Integrated analysis of the role of transcription factor SF-1/NR5A1 and its dosage-dependent target genes in gonadal function and disorders of sex development (DSD) – Goldilocks

- Analysis of gonadal development and function in the Sf-1:Cre-Nr5a1 LSL mouse line.
- Mapping of SF-1 genomic binding sites by ChIP-seq in mouse gonads under basal and increased expression conditions.
- Identification of SF-1 dosage-dependent target genes in mouse gonads by single-cell RNA-seq.
- Functional analysis of the effects of DAX-1 and its interactors upon gene expression and RNA metabolism.
- Analysis of SF-1 binding sites and SF-1 dose-dependent target genes in a large cohort of DSD cases.
- Functional analysis of variants potentially associated with human DSD.
- Modelling variants associated with DSD in a novel human cellular model.

The results of our project will considerably increase the number of candidate target genes with a potential pathogenetic role in DSD since it will provide an exhaustive list of the SF-1 dosage-dependent target genes and of new cofactors able to regulate its activity.

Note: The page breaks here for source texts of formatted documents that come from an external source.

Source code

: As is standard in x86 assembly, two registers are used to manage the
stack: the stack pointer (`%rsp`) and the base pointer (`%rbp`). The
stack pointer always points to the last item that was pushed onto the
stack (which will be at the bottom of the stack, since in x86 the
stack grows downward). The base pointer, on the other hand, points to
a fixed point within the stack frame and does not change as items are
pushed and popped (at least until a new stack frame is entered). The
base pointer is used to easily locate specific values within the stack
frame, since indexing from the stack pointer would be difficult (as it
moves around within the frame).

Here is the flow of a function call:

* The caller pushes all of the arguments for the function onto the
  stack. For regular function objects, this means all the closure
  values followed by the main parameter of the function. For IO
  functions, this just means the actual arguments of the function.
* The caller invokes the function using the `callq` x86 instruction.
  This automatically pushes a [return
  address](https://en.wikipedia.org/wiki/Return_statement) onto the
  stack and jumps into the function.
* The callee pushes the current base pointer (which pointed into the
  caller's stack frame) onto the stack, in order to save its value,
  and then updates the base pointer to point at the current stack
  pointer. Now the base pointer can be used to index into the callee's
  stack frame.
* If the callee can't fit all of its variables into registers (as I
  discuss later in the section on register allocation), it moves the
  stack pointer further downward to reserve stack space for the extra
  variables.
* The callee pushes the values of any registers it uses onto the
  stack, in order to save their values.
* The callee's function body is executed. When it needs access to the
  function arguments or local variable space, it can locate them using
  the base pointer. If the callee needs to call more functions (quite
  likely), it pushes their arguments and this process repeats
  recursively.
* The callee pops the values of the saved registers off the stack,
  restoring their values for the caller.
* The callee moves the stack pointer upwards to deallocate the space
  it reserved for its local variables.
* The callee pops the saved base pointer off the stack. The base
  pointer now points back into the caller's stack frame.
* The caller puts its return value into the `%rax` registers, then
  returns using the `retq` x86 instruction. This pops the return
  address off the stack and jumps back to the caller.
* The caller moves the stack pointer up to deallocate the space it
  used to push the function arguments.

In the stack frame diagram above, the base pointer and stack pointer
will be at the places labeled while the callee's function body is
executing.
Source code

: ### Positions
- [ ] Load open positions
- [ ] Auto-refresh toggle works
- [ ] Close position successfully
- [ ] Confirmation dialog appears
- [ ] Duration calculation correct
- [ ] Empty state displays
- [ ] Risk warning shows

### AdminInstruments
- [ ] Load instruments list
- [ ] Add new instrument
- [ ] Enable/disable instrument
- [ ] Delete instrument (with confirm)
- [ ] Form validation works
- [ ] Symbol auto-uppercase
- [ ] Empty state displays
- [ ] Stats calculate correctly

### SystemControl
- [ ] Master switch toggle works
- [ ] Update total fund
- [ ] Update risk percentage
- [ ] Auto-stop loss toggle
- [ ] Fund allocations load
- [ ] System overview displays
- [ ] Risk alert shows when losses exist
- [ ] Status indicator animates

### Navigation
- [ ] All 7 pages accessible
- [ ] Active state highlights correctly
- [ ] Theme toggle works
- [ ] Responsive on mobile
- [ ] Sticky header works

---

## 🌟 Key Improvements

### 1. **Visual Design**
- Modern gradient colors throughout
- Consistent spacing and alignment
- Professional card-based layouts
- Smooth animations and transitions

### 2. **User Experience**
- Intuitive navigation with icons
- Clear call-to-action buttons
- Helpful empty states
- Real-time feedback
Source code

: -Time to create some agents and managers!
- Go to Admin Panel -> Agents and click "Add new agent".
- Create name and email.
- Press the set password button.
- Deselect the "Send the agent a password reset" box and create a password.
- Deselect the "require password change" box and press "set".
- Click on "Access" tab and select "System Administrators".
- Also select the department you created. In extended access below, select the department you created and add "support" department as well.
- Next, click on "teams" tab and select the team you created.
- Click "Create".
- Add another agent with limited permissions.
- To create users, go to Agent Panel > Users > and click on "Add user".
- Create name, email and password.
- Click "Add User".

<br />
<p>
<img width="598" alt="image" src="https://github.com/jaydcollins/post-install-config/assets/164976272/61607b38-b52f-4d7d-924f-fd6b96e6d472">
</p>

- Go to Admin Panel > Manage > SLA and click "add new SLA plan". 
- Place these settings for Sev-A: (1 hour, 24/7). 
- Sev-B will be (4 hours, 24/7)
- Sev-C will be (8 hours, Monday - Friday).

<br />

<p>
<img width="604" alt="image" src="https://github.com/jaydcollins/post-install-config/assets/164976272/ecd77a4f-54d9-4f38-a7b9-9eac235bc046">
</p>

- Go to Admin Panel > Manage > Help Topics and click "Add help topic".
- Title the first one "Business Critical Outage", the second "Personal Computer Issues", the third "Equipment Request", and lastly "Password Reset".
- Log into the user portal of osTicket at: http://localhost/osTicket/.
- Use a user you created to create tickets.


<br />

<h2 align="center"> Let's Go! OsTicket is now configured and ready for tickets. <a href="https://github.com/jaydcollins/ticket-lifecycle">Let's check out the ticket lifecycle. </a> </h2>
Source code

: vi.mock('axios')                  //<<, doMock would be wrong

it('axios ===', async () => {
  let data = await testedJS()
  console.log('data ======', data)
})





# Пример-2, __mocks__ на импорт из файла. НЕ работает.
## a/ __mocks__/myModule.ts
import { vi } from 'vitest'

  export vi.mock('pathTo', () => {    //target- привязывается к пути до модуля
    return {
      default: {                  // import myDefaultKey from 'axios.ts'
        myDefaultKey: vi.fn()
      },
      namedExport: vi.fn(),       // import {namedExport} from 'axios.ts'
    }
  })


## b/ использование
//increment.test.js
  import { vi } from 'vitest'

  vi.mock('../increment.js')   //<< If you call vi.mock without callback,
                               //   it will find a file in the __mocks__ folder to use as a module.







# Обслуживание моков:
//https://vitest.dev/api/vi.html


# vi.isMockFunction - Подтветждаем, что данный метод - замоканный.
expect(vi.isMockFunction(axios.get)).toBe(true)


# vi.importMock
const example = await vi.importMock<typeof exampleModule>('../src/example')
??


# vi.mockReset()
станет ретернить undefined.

The results of our project are predicted:
- to significantly advance our understanding of the molecular mechanisms underpinning the phenotypic effects of SF-1 functional dosage in gonadal development and function;
- to identify new genes responsible for human DSD, with important impact on classification, diagnosis and possibly therapy of these disorders.

In progress.

Steroidogenic Factor 1 (SF-1/NR5A1) has a pivotal role in adrenogonadal development. Patients harbouring NR5A1 mutations present a wide range of phenotypes involving gonadal, and more rarely adrenal, development and function. Conversely, SF-1 overexpression is associated with adrenocortical tumourigenesis. These data show that precise regulation of SF-1 dosage is at the heart of the mechanism how this transcription factor regulates gene expression. The aims of our project are focused on better understanding the molecular mechanisms how SF-1 dosage-dependently regulates gene expression and gonadal differentiation in vivo and to search for pathological variants of SF-1 dosage-dependent target genes and cofactors in patients with DSD, followed by their functional characterization. Our results will unravel novel features of dosage-dependent gene regulation by SF-1 and identify new genetic causes of DSD, with important impact on disease classification, diagnosis and possibly therapy.